→ STATED TASK
Swap "darktable history" for "edit log" everywhere in the material below and give it back with all else unchanged.

───── DATA ENTRIES ─────

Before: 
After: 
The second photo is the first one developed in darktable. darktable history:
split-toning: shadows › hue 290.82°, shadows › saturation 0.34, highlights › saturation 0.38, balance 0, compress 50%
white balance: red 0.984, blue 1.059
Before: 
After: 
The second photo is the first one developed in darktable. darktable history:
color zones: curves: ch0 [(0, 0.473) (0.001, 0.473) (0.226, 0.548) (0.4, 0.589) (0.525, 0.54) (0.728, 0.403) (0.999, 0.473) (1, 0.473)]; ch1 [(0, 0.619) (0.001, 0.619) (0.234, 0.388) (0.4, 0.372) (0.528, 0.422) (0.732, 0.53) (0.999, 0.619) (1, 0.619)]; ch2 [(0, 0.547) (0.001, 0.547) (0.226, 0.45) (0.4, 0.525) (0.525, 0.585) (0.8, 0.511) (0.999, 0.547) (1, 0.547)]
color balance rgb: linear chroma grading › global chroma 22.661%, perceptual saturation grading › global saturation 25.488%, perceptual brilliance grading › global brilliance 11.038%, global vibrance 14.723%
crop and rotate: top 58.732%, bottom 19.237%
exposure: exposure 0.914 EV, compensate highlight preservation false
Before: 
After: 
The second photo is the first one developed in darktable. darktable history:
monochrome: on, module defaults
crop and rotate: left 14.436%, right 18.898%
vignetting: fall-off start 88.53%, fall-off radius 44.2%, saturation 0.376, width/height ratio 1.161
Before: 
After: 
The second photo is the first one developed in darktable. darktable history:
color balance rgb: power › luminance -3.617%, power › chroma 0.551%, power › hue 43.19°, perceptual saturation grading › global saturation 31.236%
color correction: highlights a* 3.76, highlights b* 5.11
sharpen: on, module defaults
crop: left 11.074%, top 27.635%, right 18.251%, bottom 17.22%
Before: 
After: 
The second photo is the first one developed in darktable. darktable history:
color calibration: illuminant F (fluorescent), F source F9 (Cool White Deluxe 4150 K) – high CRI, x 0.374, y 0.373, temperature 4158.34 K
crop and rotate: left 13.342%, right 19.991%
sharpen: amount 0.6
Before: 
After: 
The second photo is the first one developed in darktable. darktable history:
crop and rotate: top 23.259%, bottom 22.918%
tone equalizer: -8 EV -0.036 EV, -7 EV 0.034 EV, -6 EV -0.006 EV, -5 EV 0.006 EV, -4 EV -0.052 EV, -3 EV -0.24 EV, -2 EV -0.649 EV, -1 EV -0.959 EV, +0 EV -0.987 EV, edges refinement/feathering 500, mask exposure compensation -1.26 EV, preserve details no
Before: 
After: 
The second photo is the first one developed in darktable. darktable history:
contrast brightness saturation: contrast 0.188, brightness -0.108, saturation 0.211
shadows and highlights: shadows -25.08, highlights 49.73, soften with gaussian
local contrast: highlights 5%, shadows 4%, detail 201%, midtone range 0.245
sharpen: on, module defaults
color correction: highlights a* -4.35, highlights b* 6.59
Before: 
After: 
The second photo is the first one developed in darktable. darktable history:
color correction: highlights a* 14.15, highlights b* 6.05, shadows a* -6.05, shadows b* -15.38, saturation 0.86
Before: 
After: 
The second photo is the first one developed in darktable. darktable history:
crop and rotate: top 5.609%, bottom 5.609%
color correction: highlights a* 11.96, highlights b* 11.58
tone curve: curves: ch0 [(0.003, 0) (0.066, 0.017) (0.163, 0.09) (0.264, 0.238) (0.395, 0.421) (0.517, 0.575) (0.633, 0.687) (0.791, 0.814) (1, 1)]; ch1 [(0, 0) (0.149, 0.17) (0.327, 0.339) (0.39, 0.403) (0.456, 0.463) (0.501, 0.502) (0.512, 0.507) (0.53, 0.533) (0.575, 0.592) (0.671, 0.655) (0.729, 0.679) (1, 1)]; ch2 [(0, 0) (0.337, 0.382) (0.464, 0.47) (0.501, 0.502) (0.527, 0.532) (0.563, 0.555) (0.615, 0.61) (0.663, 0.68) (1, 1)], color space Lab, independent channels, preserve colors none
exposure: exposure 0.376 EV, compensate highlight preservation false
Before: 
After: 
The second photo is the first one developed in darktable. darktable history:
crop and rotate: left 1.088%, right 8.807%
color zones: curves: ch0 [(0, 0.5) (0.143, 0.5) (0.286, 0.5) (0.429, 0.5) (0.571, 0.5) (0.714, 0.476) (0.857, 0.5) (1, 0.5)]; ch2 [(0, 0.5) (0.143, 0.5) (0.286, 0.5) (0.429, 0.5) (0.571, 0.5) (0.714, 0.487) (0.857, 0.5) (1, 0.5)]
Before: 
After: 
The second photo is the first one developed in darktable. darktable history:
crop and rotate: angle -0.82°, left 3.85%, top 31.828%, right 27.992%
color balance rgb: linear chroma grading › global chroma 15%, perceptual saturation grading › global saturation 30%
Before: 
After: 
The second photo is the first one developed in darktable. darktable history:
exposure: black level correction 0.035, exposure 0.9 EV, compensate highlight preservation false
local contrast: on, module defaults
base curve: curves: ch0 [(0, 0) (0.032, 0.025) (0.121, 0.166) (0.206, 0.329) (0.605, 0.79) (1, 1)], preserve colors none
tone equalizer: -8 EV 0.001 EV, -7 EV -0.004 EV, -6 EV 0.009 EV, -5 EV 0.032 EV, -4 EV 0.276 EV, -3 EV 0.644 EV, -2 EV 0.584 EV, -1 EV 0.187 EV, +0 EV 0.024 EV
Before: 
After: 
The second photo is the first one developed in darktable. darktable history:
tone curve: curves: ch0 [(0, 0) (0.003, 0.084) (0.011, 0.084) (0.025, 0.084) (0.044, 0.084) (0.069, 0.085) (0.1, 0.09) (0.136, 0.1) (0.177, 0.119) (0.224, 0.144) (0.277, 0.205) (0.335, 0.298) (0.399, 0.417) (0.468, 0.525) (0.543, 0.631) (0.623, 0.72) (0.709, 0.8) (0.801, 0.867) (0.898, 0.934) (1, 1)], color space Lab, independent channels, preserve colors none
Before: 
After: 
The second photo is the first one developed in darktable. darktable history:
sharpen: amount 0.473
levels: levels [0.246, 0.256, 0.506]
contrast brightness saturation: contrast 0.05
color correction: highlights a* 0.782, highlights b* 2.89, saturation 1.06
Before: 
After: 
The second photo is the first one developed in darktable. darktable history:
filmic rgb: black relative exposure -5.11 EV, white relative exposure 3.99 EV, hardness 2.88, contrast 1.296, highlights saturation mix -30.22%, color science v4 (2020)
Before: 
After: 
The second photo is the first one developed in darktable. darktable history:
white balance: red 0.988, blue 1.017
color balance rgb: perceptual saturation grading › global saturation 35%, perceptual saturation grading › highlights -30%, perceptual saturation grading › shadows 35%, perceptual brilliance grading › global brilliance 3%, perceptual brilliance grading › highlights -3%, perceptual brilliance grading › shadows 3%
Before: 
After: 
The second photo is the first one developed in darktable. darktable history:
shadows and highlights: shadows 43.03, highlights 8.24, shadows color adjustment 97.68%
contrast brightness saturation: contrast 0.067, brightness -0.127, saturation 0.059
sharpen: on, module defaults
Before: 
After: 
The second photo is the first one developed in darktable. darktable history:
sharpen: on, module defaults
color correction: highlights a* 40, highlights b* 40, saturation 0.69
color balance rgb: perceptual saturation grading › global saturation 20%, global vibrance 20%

─────

→ REPLY TO THE TASK
Before: 
After: 
The second photo is the first one developed in darktable. edit log:
split-toning: shadows › hue 290.82°, shadows › saturation 0.34, highlights › saturation 0.38, balance 0, compress 50%
white balance: red 0.984, blue 1.059
Before: 
After: 
The second photo is the first one developed in darktable. edit log:
color zones: curves: ch0 [(0, 0.473) (0.001, 0.473) (0.226, 0.548) (0.4, 0.589) (0.525, 0.54) (0.728, 0.403) (0.999, 0.473) (1, 0.473)]; ch1 [(0, 0.619) (0.001, 0.619) (0.234, 0.388) (0.4, 0.372) (0.528, 0.422) (0.732, 0.53) (0.999, 0.619) (1, 0.619)]; ch2 [(0, 0.547) (0.001, 0.547) (0.226, 0.45) (0.4, 0.525) (0.525, 0.585) (0.8, 0.511) (0.999, 0.547) (1, 0.547)]
color balance rgb: linear chroma grading › global chroma 22.661%, perceptual saturation grading › global saturation 25.488%, perceptual brilliance grading › global brilliance 11.038%, global vibrance 14.723%
crop and rotate: top 58.732%, bottom 19.237%
exposure: exposure 0.914 EV, compensate highlight preservation false
Before: 
After: 
The second photo is the first one developed in darktable. edit log:
monochrome: on, module defaults
crop and rotate: left 14.436%, right 18.898%
vignetting: fall-off start 88.53%, fall-off radius 44.2%, saturation 0.376, width/height ratio 1.161
Before: 
After: 
The second photo is the first one developed in darktable. edit log:
color balance rgb: power › luminance -3.617%, power › chroma 0.551%, power › hue 43.19°, perceptual saturation grading › global saturation 31.236%
color correction: highlights a* 3.76, highlights b* 5.11
sharpen: on, module defaults
crop: left 11.074%, top 27.635%, right 18.251%, bottom 17.22%
Before: 
After: 
The second photo is the first one developed in darktable. edit log:
color calibration: illuminant F (fluorescent), F source F9 (Cool White Deluxe 4150 K) – high CRI, x 0.374, y 0.373, temperature 4158.34 K
crop and rotate: left 13.342%, right 19.991%
sharpen: amount 0.6
Before: 
After: 
The second photo is the first one developed in darktable. edit log:
crop and rotate: top 23.259%, bottom 22.918%
tone equalizer: -8 EV -0.036 EV, -7 EV 0.034 EV, -6 EV -0.006 EV, -5 EV 0.006 EV, -4 EV -0.052 EV, -3 EV -0.24 EV, -2 EV -0.649 EV, -1 EV -0.959 EV, +0 EV -0.987 EV, edges refinement/feathering 500, mask exposure compensation -1.26 EV, preserve details no
Before: 
After: 
The second photo is the first one developed in darktable. edit log:
contrast brightness saturation: contrast 0.188, brightness -0.108, saturation 0.211
shadows and highlights: shadows -25.08, highlights 49.73, soften with gaussian
local contrast: highlights 5%, shadows 4%, detail 201%, midtone range 0.245
sharpen: on, module defaults
color correction: highlights a* -4.35, highlights b* 6.59
Before: 
After: 
The second photo is the first one developed in darktable. edit log:
color correction: highlights a* 14.15, highlights b* 6.05, shadows a* -6.05, shadows b* -15.38, saturation 0.86
Before: 
After: 
The second photo is the first one developed in darktable. edit log:
crop and rotate: top 5.609%, bottom 5.609%
color correction: highlights a* 11.96, highlights b* 11.58
tone curve: curves: ch0 [(0.003, 0) (0.066, 0.017) (0.163, 0.09) (0.264, 0.238) (0.395, 0.421) (0.517, 0.575) (0.633, 0.687) (0.791, 0.814) (1, 1)]; ch1 [(0, 0) (0.149, 0.17) (0.327, 0.339) (0.39, 0.403) (0.456, 0.463) (0.501, 0.502) (0.512, 0.507) (0.53, 0.533) (0.575, 0.592) (0.671, 0.655) (0.729, 0.679) (1, 1)]; ch2 [(0, 0) (0.337, 0.382) (0.464, 0.47) (0.501, 0.502) (0.527, 0.532) (0.563, 0.555) (0.615, 0.61) (0.663, 0.68) (1, 1)], color space Lab, independent channels, preserve colors none
exposure: exposure 0.376 EV, compensate highlight preservation false
Before: 
After: 
The second photo is the first one developed in darktable. edit log:
crop and rotate: left 1.088%, right 8.807%
color zones: curves: ch0 [(0, 0.5) (0.143, 0.5) (0.286, 0.5) (0.429, 0.5) (0.571, 0.5) (0.714, 0.476) (0.857, 0.5) (1, 0.5)]; ch2 [(0, 0.5) (0.143, 0.5) (0.286, 0.5) (0.429, 0.5) (0.571, 0.5) (0.714, 0.487) (0.857, 0.5) (1, 0.5)]
Before: 
After: 
The second photo is the first one developed in darktable. edit log:
crop and rotate: angle -0.82°, left 3.85%, top 31.828%, right 27.992%
color balance rgb: linear chroma grading › global chroma 15%, perceptual saturation grading › global saturation 30%
Before: 
After: 
The second photo is the first one developed in darktable. edit log:
exposure: black level correction 0.035, exposure 0.9 EV, compensate highlight preservation false
local contrast: on, module defaults
base curve: curves: ch0 [(0, 0) (0.032, 0.025) (0.121, 0.166) (0.206, 0.329) (0.605, 0.79) (1, 1)], preserve colors none
tone equalizer: -8 EV 0.001 EV, -7 EV -0.004 EV, -6 EV 0.009 EV, -5 EV 0.032 EV, -4 EV 0.276 EV, -3 EV 0.644 EV, -2 EV 0.584 EV, -1 EV 0.187 EV, +0 EV 0.024 EV
Before: 
After: 
The second photo is the first one developed in darktable. edit log:
tone curve: curves: ch0 [(0, 0) (0.003, 0.084) (0.011, 0.084) (0.025, 0.084) (0.044, 0.084) (0.069, 0.085) (0.1, 0.09) (0.136, 0.1) (0.177, 0.119) (0.224, 0.144) (0.277, 0.205) (0.335, 0.298) (0.399, 0.417) (0.468, 0.525) (0.543, 0.631) (0.623, 0.72) (0.709, 0.8) (0.801, 0.867) (0.898, 0.934) (1, 1)], color space Lab, independent channels, preserve colors none
Before: 
After: 
The second photo is the first one developed in darktable. edit log:
sharpen: amount 0.473
levels: levels [0.246, 0.256, 0.506]
contrast brightness saturation: contrast 0.05
color correction: highlights a* 0.782, highlights b* 2.89, saturation 1.06
Before: 
After: 
The second photo is the first one developed in darktable. edit log:
filmic rgb: black relative exposure -5.11 EV, white relative exposure 3.99 EV, hardness 2.88, contrast 1.296, highlights saturation mix -30.22%, color science v4 (2020)
Before: 
After: 
The second photo is the first one developed in darktable. edit log:
white balance: red 0.988, blue 1.017
color balance rgb: perceptual saturation grading › global saturation 35%, perceptual saturation grading › highlights -30%, perceptual saturation grading › shadows 35%, perceptual brilliance grading › global brilliance 3%, perceptual brilliance grading › highlights -3%, perceptual brilliance grading › shadows 3%
Before: 
After: 
The second photo is the first one developed in darktable. edit log:
shadows and highlights: shadows 43.03, highlights 8.24, shadows color adjustment 97.68%
contrast brightness saturation: contrast 0.067, brightness -0.127, saturation 0.059
sharpen: on, module defaults
Before: 
After: 
The second photo is the first one developed in darktable. edit log:
sharpen: on, module defaults
color correction: highlights a* 40, highlights b* 40, saturation 0.69
color balance rgb: perceptual saturation grading › global saturation 20%, global vibrance 20%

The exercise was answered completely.